Copy every line below that has the word "Original" in it.
---------------
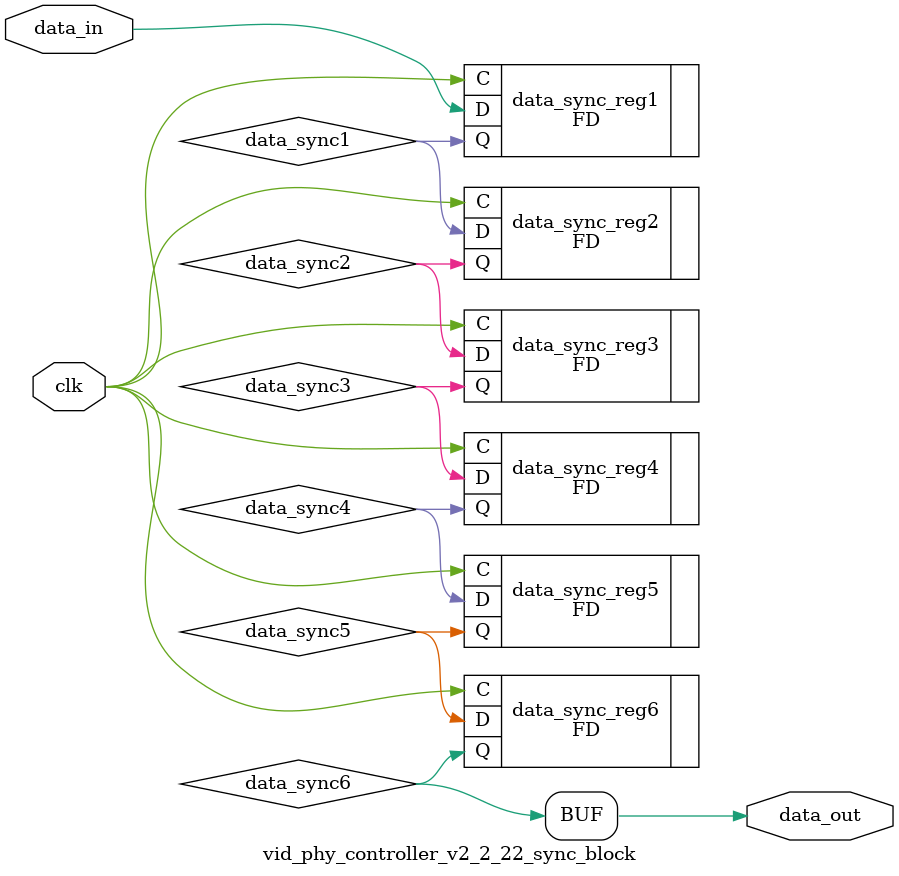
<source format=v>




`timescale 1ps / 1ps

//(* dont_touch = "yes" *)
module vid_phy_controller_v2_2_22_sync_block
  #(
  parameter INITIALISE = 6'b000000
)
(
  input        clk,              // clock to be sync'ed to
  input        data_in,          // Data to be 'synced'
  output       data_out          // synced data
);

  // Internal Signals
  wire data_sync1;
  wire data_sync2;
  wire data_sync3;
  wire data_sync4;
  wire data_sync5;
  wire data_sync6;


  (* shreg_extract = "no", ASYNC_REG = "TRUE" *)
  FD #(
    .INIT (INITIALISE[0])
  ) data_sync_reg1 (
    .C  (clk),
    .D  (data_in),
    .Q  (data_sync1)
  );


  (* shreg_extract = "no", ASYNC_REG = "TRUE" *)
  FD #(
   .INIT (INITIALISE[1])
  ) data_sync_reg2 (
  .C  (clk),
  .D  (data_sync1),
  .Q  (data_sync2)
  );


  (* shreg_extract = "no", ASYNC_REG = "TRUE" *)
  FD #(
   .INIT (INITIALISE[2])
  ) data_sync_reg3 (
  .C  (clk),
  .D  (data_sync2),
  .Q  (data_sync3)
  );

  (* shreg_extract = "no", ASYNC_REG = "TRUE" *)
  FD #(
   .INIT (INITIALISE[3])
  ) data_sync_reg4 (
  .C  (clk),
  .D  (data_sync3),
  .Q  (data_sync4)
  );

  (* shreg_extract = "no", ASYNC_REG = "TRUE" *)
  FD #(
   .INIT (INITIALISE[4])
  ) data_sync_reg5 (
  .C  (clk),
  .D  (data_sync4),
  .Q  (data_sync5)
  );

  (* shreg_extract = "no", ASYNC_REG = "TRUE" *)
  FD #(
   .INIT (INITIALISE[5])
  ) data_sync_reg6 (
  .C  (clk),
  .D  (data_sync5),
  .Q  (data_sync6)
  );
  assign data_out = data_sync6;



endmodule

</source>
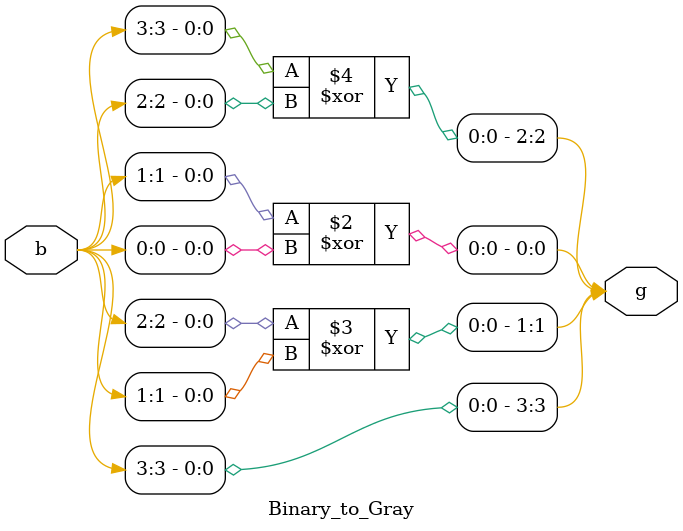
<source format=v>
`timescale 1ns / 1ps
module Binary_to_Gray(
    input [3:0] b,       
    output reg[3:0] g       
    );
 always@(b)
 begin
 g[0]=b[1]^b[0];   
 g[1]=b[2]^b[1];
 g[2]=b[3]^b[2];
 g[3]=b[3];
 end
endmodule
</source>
---------------
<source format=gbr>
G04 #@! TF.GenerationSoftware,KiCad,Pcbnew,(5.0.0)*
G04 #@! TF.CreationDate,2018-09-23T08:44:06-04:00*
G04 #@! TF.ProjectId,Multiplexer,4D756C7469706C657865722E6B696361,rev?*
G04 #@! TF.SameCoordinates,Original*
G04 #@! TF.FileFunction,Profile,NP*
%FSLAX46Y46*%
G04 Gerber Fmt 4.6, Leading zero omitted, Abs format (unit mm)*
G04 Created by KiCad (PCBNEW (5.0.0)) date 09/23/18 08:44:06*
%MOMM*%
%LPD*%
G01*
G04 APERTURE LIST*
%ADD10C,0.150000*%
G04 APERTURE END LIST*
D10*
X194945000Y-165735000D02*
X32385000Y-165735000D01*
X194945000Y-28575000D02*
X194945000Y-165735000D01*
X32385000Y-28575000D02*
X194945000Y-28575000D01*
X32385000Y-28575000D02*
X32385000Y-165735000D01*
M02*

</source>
---------------
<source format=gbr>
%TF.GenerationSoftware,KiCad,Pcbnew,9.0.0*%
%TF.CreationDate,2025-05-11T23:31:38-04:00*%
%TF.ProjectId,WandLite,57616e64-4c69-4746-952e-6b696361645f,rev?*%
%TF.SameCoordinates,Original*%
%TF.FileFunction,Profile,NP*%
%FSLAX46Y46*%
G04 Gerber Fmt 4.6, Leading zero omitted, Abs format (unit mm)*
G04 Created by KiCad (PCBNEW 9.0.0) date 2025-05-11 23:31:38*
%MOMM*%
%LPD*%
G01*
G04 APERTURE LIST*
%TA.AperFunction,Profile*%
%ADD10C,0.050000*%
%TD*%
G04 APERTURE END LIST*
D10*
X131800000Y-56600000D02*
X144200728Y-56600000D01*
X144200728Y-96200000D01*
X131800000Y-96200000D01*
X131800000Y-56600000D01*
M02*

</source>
---------------
Task solution>
G04 #@! TF.SameCoordinates,Original*
%TF.SameCoordinates,Original*%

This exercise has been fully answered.